Eurie's merry laugh rang out until others looked and smiled in sympathy with her fun, whatever it was. "What in the world did you expect, Ruthie? I declare, you are too comical! I verily believe you expected Brussels carpets, and mirrors in which you could admire yourself all the while you were eating." "I expected a  hotel ," Ruth said, in no wise diminishing her lofty tone. "That is what is advertised, and people naturally do not look for so much deception in a religious gathering. This is nothing in the world but a shanty." Chautauqua was doing one thing for this young lady which surprised and annoyed her. It was helping her to get acquainted with herself. Up to this time she had looked upon herself as a person of smooth and even temperament, not by any means easily ruffled or turned from her quiet poise. She had prided herself on her composed, gracefully dignified way of receiving things. She never hurried, she never was breathless and flushed, and apologetic over something that she ought or ought not to have done, which was a chronic state with Eurie. She never was in a thorough and undisguised rage, as Marion was quite likely to be. She was, in her own estimation, a model of propriety. All this until she came to Chautauqua. Now, great was her surprise to discover in herself a disposition to be utterly disgusted with things that to Marion were of so little consequences as to be unnoticed, and that to Eurie were positive sources of fun.

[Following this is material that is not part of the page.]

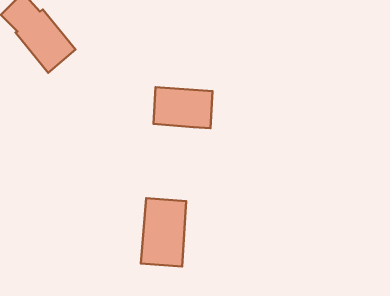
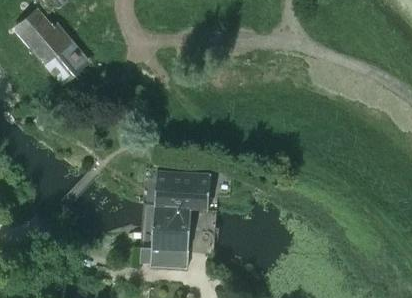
building: [154,87,213,128] -> [152,169,208,208]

Doubtless you understand her better than she did herself. The truth is, it is a comparatively easy matter to be gracious and courteous and unruffled when everything about you is moving exactly according to your mind, and when you can think of nothing earthly to be annoyed about. There are some natures that are deceiving their own hearts in just such an atmosphere as this. They are not the lowest type of nature by any means. The small, petty trials that come to every life are beneath them. If it rains when they want to walk they can go in a handsome carriage, and keep their tempers. If their elegant new robes prove to be badly made they can have them remodeled and made more elegant with a superior composure. In just so far are they above the class who can endure nothing in the shape of annoyances or disappointment, however small. The fact is, however, that there are petty annoyance,  not coming in their line of life, that would be altogether too much for them. But of this they remain in graceful ignorance until some Chautauqua brings the sleeping shadows to the surface.